A crucial feature of libertarianism is consistency: It applies a skeptical lens to all aspects of government, whether economic, social or foreign. In every case, libertarianism asks calmly but rigorously whether intervention actually yields better outcomes, regardless of whether that implies a “conservative” or “liberal” policy conclusion. Libertarianism sticks to its principles.
Conservatism, in contrast, claims allegiance to individual freedom yet happily endorses drug prohibition and bans on homosexual marriage. Conservatism asserts affection for free markets, but endorses crony capitalism, such as the Export‐Import Bank. Conservatives are enthusiastic about foreign policy interventions when a Republican controls the White House, but far more skeptical otherwise. Conservatives endorse states’ rights regarding gun control, but not abortion, drug policy or same‐sex marriage.
Liberalism is no better. It defends a woman’s right to choose an abortion, yet challenges parents’ right to choose parochial schools for their children. Liberals rant about poverty yet object to greater low‐skill immigration, which would help people far poorer than most existing residents. Liberals criticize foreign‐policy interventions when Republicans control the White House, but support them more readily when a Democrat is in power. Liberals are equally inconsistent as conservatives on states’ rights, just in the opposite direction.
Thus, libertarianism differs radically from both liberalism and conservatism. It opposes crony capitalism for energy companies, whether green or fossil. Libertarians oppose federal policies in favor of state control, whether regarding guns, schools, marriage, abortion or drugs. Libertarians oppose government infringements of personal liberties in all areas, save cases where one person’s freedom harms another’s (e.g., murder).
This consistency does not, by itself, make libertarianism “right,” but it shows libertarianism’s unique perspective on government. Libertarianism holds that government causes many current problems, so more government is unlikely to reduce these problems. The best approach is to remove the existing government that causes or exacerbates the problem in the first place.
Can libertarianism command substantial support from the American electorate?
Hard‐core libertarianism — the version that opposes almost every government policy adopted since the 1790s — does not (yet) have wide appeal.

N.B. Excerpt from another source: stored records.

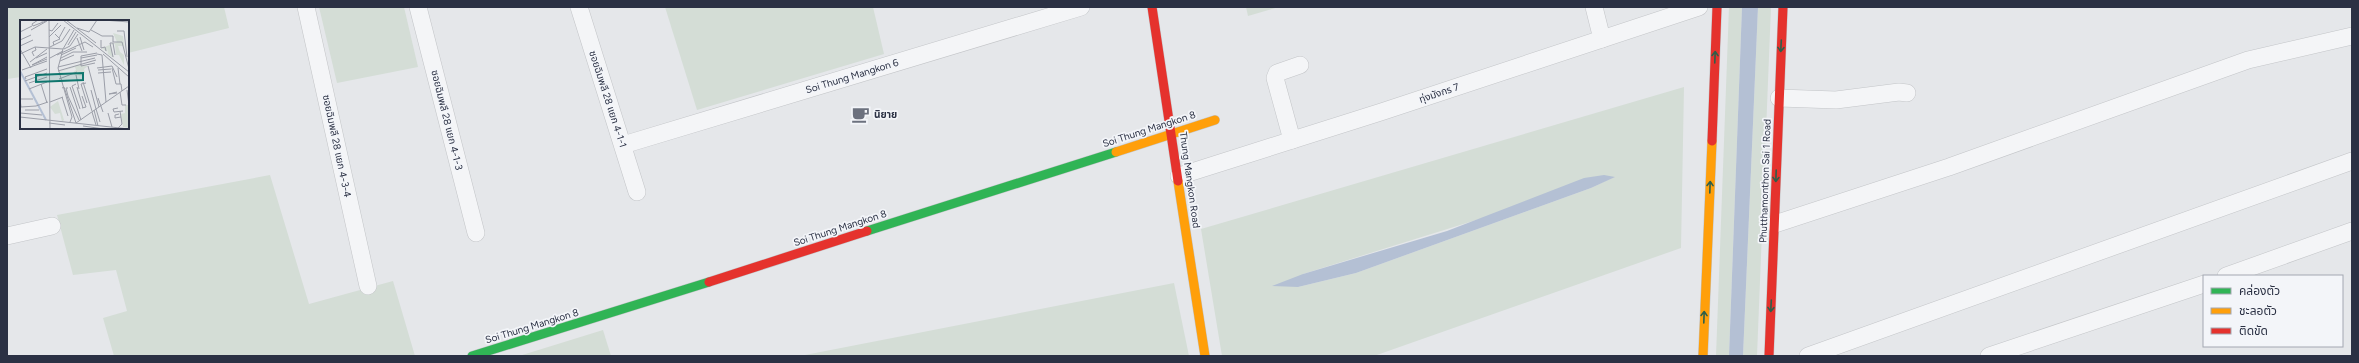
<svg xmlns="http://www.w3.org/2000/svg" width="2359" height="363" font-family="Figtree,'Noto Sans Thai',sans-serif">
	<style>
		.green { fill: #d4ddd6; fill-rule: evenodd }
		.water { fill: #b4c0d4 }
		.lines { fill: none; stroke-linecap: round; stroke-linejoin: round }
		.street-casing { stroke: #c3c5c8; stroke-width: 18 }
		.fast-casing { stroke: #c3c5c8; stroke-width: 10 }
		.slow-casing { stroke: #c3c5c8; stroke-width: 10 }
		.jam-casing { stroke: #c3c5c8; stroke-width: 10 }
		.street { stroke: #f4f5f7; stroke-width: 17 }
		.fast { stroke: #30b455; stroke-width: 9 }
		.slow { stroke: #ff9f0a; stroke-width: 9 }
		.jam { stroke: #e5322d; stroke-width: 9 }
		.oneway { stroke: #2d5f4a }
		.labels { text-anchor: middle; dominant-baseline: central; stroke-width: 3.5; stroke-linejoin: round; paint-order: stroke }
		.street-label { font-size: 10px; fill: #2b3144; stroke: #f3f5f9 }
		.poi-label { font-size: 10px; font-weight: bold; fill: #2b3144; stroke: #f3f5f9; text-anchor: start }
		.inset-river { fill: none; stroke: #b4c0d4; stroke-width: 2 }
		.inset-road { fill: none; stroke: #9b9ea8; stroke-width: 1 }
		.view { fill: #0f766e; fill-opacity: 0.15; stroke: #0f766e; stroke-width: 2 }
		.inset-edge { fill: none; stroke: #2b3144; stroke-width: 2 }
	</style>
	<rect width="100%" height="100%" fill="#e5e7ea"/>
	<g class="green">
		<path d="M7 7H224L229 28 128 53V21H21V77L7 79Z"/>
		<path d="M319 7H404L418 67 337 83Z"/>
		<path d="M665 7H873L884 54 697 110Z"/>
		<path d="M1246 7H1279L1248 16Z"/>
		<path d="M1729 7H1742L1729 356H1716Z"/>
		<path d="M1758 7H1771L1757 356H1743Z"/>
		<path d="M1684 87 1681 248 1374 356H1222L1201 229ZM1614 177 1591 188 1356 273 1298 287 1303 274Z"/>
		<path d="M270 175 309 304 393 281 415 356H114L103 318 127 311 116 270 73 275 57 215Z"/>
		<path d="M1174 283 1189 356 805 355Z"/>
		<path d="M603 330 611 356H519Z"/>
	</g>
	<g class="water">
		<path d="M1742 7H1758L1743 356H1729Z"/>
		<path d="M1604 175 1615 177 1591 188 1356 273 1298 287 1272 286 1303 274 1447 231 1584 178Z"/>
	</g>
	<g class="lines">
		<defs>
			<g id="street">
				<path d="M306 7 368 286"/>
				<path d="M418 7 476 233"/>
				<path d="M579 7 637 192"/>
				<path d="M1594 7 1602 39"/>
				<path d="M1779 98 1836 100 1899 92 1907 93"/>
				<path d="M1292 140 1275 78 1277 73 1300 65"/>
				<path d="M623 145 1081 7"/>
				<path d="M1179 176 1381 112 1699 7"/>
				<path d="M1775 224 1949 167 2248 60 2352 36"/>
				<path d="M7 236 52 226"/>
				<path d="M2226 276 2352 231"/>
				<path d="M1808 356 2352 161"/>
				<path d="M1989 356 2204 284"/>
			</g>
			<g id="fast">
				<path d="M867 231 1116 152"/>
				<path d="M472 356 709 282"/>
			</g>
			<g id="slow">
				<path d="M1116 152 1215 120"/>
				<path d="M1178 181 1205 356"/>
				<path d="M1703 356 1712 141"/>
			</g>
			<g id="jam">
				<path d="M1152 7 1178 181"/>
				<path d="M1712 141 1717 7"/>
				<path d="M709 282 867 231"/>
				<path d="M1769 356 1783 7"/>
			</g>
		</defs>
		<use href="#street" class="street-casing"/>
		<use href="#fast" class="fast-casing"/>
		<use href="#slow" class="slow-casing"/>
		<use href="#jam" class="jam-casing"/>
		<use href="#street" class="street"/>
		<use href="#fast" class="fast"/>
		<use href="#slow" class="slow"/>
		<use href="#jam" class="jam"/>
	</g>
	<defs><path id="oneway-shaft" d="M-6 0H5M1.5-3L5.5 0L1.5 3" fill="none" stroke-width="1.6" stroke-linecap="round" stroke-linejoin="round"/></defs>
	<g class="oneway">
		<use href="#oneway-shaft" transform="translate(1781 46) rotate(93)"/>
		<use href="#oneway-shaft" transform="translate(1715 57) rotate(-88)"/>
		<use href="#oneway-shaft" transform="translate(1776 176) rotate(92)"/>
		<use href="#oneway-shaft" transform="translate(1710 187) rotate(-88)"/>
		<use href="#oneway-shaft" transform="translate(1771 306) rotate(93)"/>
		<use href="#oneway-shaft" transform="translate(1704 317) rotate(-88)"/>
	</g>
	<defs>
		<symbol id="cafe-bare" viewBox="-9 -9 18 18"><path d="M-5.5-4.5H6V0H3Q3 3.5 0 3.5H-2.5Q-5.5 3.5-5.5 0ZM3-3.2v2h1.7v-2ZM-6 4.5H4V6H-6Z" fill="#6c717e" stroke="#f3f5f9" stroke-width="2.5" paint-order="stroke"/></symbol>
	</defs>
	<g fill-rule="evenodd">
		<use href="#cafe-bare" x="848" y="102" width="25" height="25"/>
	</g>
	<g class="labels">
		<g class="street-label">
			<text transform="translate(852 76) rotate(-17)">Soi Thung Mangkon 6</text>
			<text transform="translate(1439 93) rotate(-19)">ทุ่งมังกร 7</text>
			<text transform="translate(608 99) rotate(72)">ซอยฉิมพลี 28 แยก 4-1-1</text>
			<text transform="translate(447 120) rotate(76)">ซอยฉิมพลี 28 แยก 4-1-3</text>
			<text transform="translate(1149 129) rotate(-18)">Soi Thung Mangkon 8</text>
			<text transform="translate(337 146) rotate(78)">ซอยฉิมพลี 28 แยก 4-3-4</text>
			<text transform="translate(1190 180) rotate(82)">Thung Mangkon Road</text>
			<text transform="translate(1765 181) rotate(-88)">Phutthamonthon Sai 1 Road</text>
			<text transform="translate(840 228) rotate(-18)">Soi Thung Mangkon 8</text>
			<text transform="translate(532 326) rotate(-17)">Soi Thung Mangkon 8</text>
		</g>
		<g class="poi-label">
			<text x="874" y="114">นิยาย</text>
		</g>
	</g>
	<g transform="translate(20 20)">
		<rect width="109" height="109" fill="#e5e7ea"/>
		<path d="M93 13 103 16 105 32 103 26H98L100 32 104 35V45L99 35H96L95 24 90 25 94 38 88 34 87 27V32L82 28 97 22ZM58 45 68 46 64 49 65 53H61L62 56 51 54 56 50 55 47 40 52 47 54 39 55V52ZM38 81 44 100 42 102 40 93 35 94 30 87ZM105 85H109V108L103 107 101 94 105 93Z" fill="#d4ddd6"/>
		<path class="inset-river" d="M0 51 26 100"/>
		<path class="inset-road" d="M29 0 30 109M43 0 109 52M46 0 76 23M83 0 109 2M13 6 26 1M13 6 12 4 18 0 23 1M57 8 69 12 77 0M11 10 27 1M29 10 32 11 38 3M71 10 82 16H93V22H102L109 49M97 11H104L107 37M0 12 12 6M29 17 41 5M60 17 64 30M39 18 45 7M57 18 62 31M0 20 11 15M81 20V28L85 27 86 31M93 23 95 35M34 25 33 22 40 19 35 14M48 25 56 12M0 26 13 20M30 27 42 21 50 9M0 29 11 48M43 29 38 48 52 97 50 102M44 29 50 26 58 14M0 34 15 27 43 29 54 10M77 34 82 35 86 82M83 34 109 57M37 35 65 22 73 27M41 35 56 28M14 36 12 32 16 30 15 27M93 37 90 23H93M16 38 27 33M30 38 43 31M41 38 53 32H67M61 38 77 35M40 41 54 35M10 42 27 29M75 43 61 46V36L77 33M12 45 27 37M12 45 27 39M68 46 79 87M38 47 75 38M77 48 92 46 97 57M92 48 96 64H101L102 71M98 48 100 64M2 50 27 41M78 50 91 49M38 51 76 40M78 53 91 52M56 55 59 69M6 59 5 57 27 49M39 59 57 52M5 61 27 53M63 62 72 91M9 63 27 57M66 63 61 64 67 83M21 64 27 83M56 64 52 66 60 89M50 67 61 100M57 67 63 88M42 68 44 67 56 103M48 68H46L48 76 59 100M9 69 27 62M71 70 76 89M107 70 109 85M97 72 89 74 97 73M100 72 102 85H106M62 76 66 87 62 88M42 77 48 96M78 78 83 92M0 79 1 87 16 86 28 82M0 79H13M30 82 43 77M98 88 93 89 94 92 103 91M76 89 80 102M5 90H19M74 90 78 106M72 92 76 105M0 93 22 95M88 93 92 107M99 94 95 95V98L101 97M0 97 109 109M29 103 45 105M56 103 109 66M63 106 84 109M98 108 102 104 100 91"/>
		<path class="view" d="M63 53V60L16 62V55Z"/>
		<rect width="109" height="109" class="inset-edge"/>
	</g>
	<rect width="2359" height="363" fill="none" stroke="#2b3144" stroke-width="16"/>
	<rect x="2203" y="275" width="140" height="72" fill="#f3f5f9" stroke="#a3a7b1"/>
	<rect x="2211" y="288" width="20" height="6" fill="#30b455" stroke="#a3a7b1"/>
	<text x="2239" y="295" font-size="12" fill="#2b3144">คล่องตัว</text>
	<rect x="2211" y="308" width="20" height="6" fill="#ff9f0a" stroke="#a3a7b1"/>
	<text x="2239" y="315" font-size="12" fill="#2b3144">ชะลอตัว</text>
	<rect x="2211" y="328" width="20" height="6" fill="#e5322d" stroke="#a3a7b1"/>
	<text x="2239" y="335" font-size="12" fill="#2b3144">ติดขัด</text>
</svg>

Truly minimal government seems to scare many people (even though the United States became an economic and military power over its first 100 years or so with far less government than now).

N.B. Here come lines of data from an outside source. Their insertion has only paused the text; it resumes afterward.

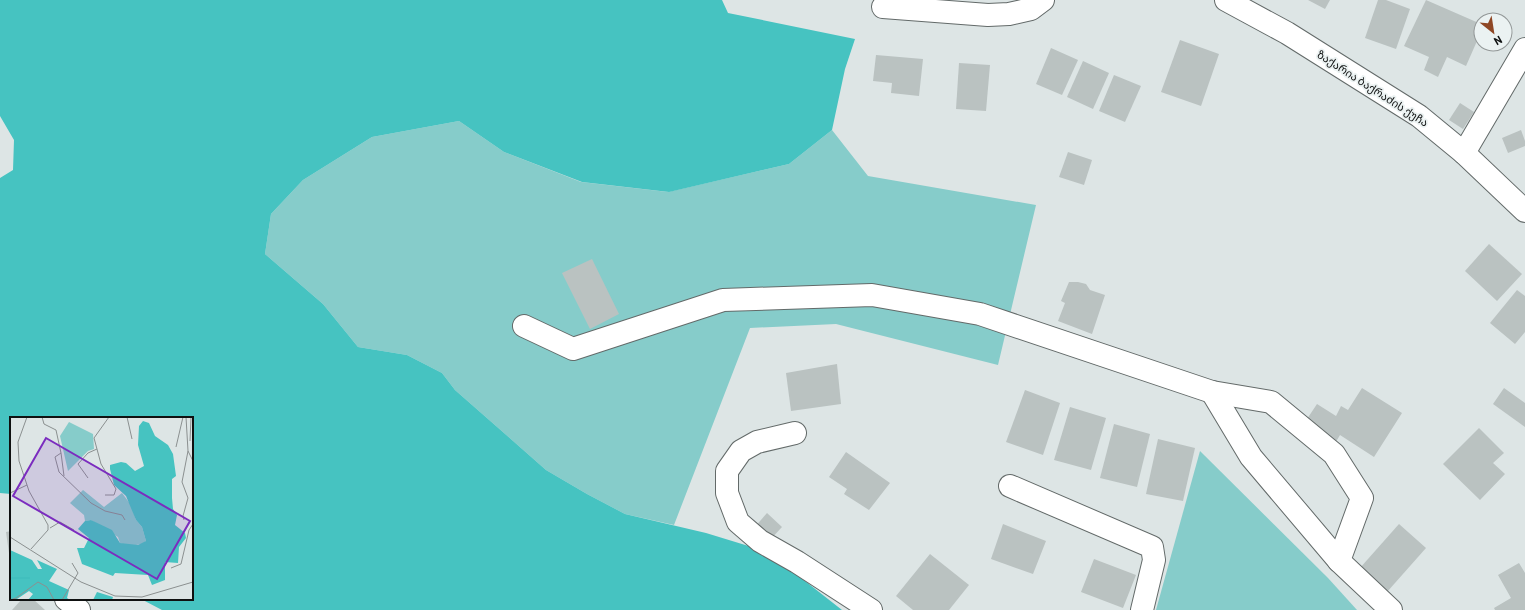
<svg xmlns="http://www.w3.org/2000/svg" width="1525" height="610" font-family="Barlow,'Noto Sans Georgian',sans-serif">
<style>
.green{fill:#86ccca}
.forest{fill:#46c3c1}
.building{fill:#bac2c1}
.lines{fill:none;stroke-linecap:round;stroke-linejoin:round}
.minor-casing{stroke:#636a69;stroke-width:24}
.minor{stroke:#fff;stroke-width:22}
.labels{text-anchor:middle;dominant-baseline:central;stroke-width:3.5;stroke-linejoin:round;paint-order:stroke}
.street-label{font-size:11px;fill:#0f1111;stroke:#ebf2f2}
.inset-river{fill:none;stroke:#41bfbe;stroke-width:2}
.inset-road{fill:none;stroke:#8b9090;stroke-width:1}
.view{fill:#7b2cbf;fill-opacity:0.15;stroke:#7b2cbf;stroke-width:2}
.inset-edge{fill:none;stroke:#0f1111;stroke-width:2}
</style>
<rect width="100%" height="100%" fill="#dde5e5"/>
<g class="green">
<polygon points="459,121 504,152 581,182 668,192 789,164 832,130 868,176 1036,205 998,365 836,324 750,328 674,525 625,514 587,494 546,470 455,390 442,373 407,355 358,347 323,304 265,254 271,214 303,180 372,137"/>
<polygon points="1200,451 1328,578 1357,610 1156,610"/>
</g>
<polygon class="forest" points="0,0 722,0 728,13 855,39 845,69 832,130 789,164 669,192 582,182 504,152 459,121 372,137 303,180 271,214 265,254 323,304 358,347 407,355 442,373 455,390 546,470 587,494 625,514 706,533 768,552 842,610 162,610 141,599 192,599 192,418 11,418 11,494 0,493 0,178 13,170 14,140 0,116"/>
<g class="building">
<polygon points="1308,0 1330,0 1325,9"/>
<polygon points="1378,0 1386,0 1410,9 1396,49 1365,38"/>
<polygon points="1426,0 1481,24 1481,32 1466,66 1447,57 1438,77 1424,70 1429,57 1404,46"/>
<polygon points="1180,40 1219,54 1201,106 1161,92"/>
<polygon points="1051,48 1078,60 1062,95 1036,84"/>
<polygon points="876,55 923,59 919,96 891,93 892,83 873,81"/>
<polygon points="1083,61 1109,73 1093,109 1067,97"/>
<polygon points="959,63 990,65 986,111 956,109"/>
<polygon points="1114,75 1141,86 1125,122 1099,111"/>
<polygon points="1460,103 1474,112 1463,129 1449,120"/>
<polygon points="1521,130 1525,141 1525,146 1508,153 1502,138"/>
<polygon points="1068,152 1092,160 1084,185 1059,177"/>
<polygon points="1489,244 1522,274 1497,301 1465,271"/>
<polygon points="592,259 619,314 590,329 562,273"/>
<polygon points="1069,282 1078,282 1086,284 1090,290 1105,295 1092,334 1058,321 1065,303 1061,301"/>
<polygon points="1517,290 1525,296 1525,332 1515,344 1490,323"/>
<polygon points="837,364 841,404 791,411 786,373"/>
<polygon points="1362,388 1402,413 1374,457 1340,435 1334,445 1303,425 1317,404 1336,416 1341,406 1348,410"/>
<polygon points="1504,388 1525,403 1525,427 1493,404"/>
<polygon points="1025,390 1060,403 1043,455 1006,442"/>
<polygon points="1070,407 1106,418 1091,470 1054,460"/>
<polygon points="1114,424 1150,434 1137,487 1100,478"/>
<polygon points="1479,428 1504,453 1493,463 1505,474 1480,500 1443,464"/>
<polygon points="1158,439 1195,448 1183,501 1146,494"/>
<polygon points="846,452 890,483 869,510 844,494 847,489 829,477"/>
<polygon points="767,513 782,527 769,541 754,528"/>
<polygon points="1003,524 1046,541 1033,574 991,559"/>
<polygon points="1399,524 1426,548 1387,592 1360,568"/>
<polygon points="11,531 11,553 9,553 6,532"/>
<polygon points="930,554 969,585 949,610 913,610 896,596"/>
<polygon points="1094,559 1136,575 1123,608 1081,592"/>
<polygon points="1519,563 1525,573 1525,610 1495,610 1494,608 1511,598 1498,575"/>
<polygon points="22,599 33,599 45,610 12,610"/>
</g>
<g class="lines">
<defs>
<g id="minor">
<polyline points="1226,0 1287,33 1419,116 1464,153 1525,211"/>
<polyline points="883,7 988,15 1009,14 1031,9 1043,0"/>
<polyline points="1464,153 1525,49"/>
<polyline points="524,326 573,349 723,300 872,295 980,314 1212,392 1271,402 1334,454 1362,498 1339,561 1391,610"/>
<polyline points="1212,392 1251,457 1339,561"/>
<polyline points="795,433 757,442 741,451 727,471 727,493 738,522 760,541 797,562 871,610"/>
<polyline points="1010,486 1152,547 1154,560 1142,610"/>
<polyline points="66,599 79,610"/>
</g>
</defs>
<use href="#minor" class="minor-casing"/>
<use href="#minor" class="minor"/>
</g>
<g class="labels">
<g class="street-label">
<text transform="translate(1373 88) rotate(33)">ზაქარია ბაქრაძის ქუჩა</text>
</g>
</g>
<g transform="translate(10 417)">
<rect width="183" height="183" fill="#dde5e5"/>
<path d="M 59,5 L 83,17 L 84,32 L 78,34 L 58,54 L 50,19 ZM 73,73 L 94,90 L 112,76 L 121,88 L 126,103 L 132,110 L 136,124 L 133,127 L 119,129 L 110,126 L 108,120 L 81,103 L 75,104 L 74,98 L 60,86 Z" fill="#86ccca"/>
<path d="M 133,4 L 139,6 L 145,19 L 158,28 L 163,37 L 166,59 L 162,62 L 162,81 L 163,92 L 167,98 L 165,108 L 175,116 L 176,121 L 169,130 L 168,146 L 155,145 L 155,163 L 142,168 L 138,158 L 105,156 L 103,159 L 72,147 L 67,131 L 74,131 L 79,121 L 68,112 L 75,104 L 81,103 L 102,113 L 110,126 L 128,128 L 136,124 L 132,110 L 126,103 L 116,79 L 104,68 L 100,52 L 100,48 L 111,45 L 116,46 L 125,54 L 134,49 L 128,28 L 129,9 ZM 0,133 L 22,143 L 28,152 L 32,152 L 27,143 L 47,152 L 39,164 L 59,173 L 57,181 L 60,183 L 18,183 L 23,177 L 19,174 L 7,182 L 0,183 ZM 87,175 L 103,180 L 102,183 L 83,183 Z" fill="#46c3c1"/>
<path class="inset-river" d="M 0,161 L 20,161"/>
<path class="inset-road" d="M 17,0 L 8,25 L 9,44 L 19,74 L 38,108 L 38,113 L 21,132M 32,0 L 34,7 L 46,13 L 51,36 L 45,40 L 49,55 L 81,86 L 95,94 L 112,98 L 115,103M 117,0 L 122,22M 176,0 L 178,34 L 183,44M 180,24 L 181,0M 166,30 L 173,0M 51,36 L 54,59M 78,61 L 68,47 L 78,36 L 87,32M 0,76 L 17,68M 95,78 L 104,78 L 106,72 L 91,47 L 84,21 L 99,0M 174,103 L 173,99 L 178,81 L 172,65 L 178,34M 40,111 L 50,105 L 64,113M 0,120 L 71,165 L 105,179 L 132,180 L 183,165M 161,151 L 171,147 L 179,113 L 183,107M 0,183 L 6,181 L 28,165 L 37,170 L 44,183M 52,183 L 68,156 L 62,146"/>
<path class="view" d="M 36,21 L 180,104 L 147,162 L 3,79 Z"/>
<rect width="183" height="183" class="inset-edge"/>
</g>
<g transform="translate(1493 32) rotate(150)"><circle r="19" fill="#ebf2f2" stroke="#939898"/>
<path d="M0-3L7 15L0 10L-7 15Z" fill="#8f4725"/>
<text y="-6" font-size="11" font-weight="bold" text-anchor="middle" fill="#0f1111">N</text>
</g>
</svg>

“Soft” libertarianism has considerable appeal, though, since many have come to recognize the negatives of too much government. A 2010 study by my Cato colleagues David Boaz and David Kirby characterized 14 percent of American voters as libertarian. A 2009 Gallup poll estimated 23 percent as having libertarian views, and a Zogby poll found that 44 percent identified as libertarian, agreeing their views were “fiscally conservative but socially liberal.”
This degree of support does not mean libertarians can yet win national office, but they can push conservatives and liberals toward more consistent views. Libertarian‐leaning liberals can nudge Democrats to support cuts in entitlements so these programs do not bankrupt the country. Libertarian‐leaning conservatives can push Republicans to support marijuana legalization, expanded immigration or homosexual marriage out of genuine respect for individual liberty. The combination could create a “libertarian‐middle” that all politicians would have to accommodate.
The time is ripe for this libertarian awakening.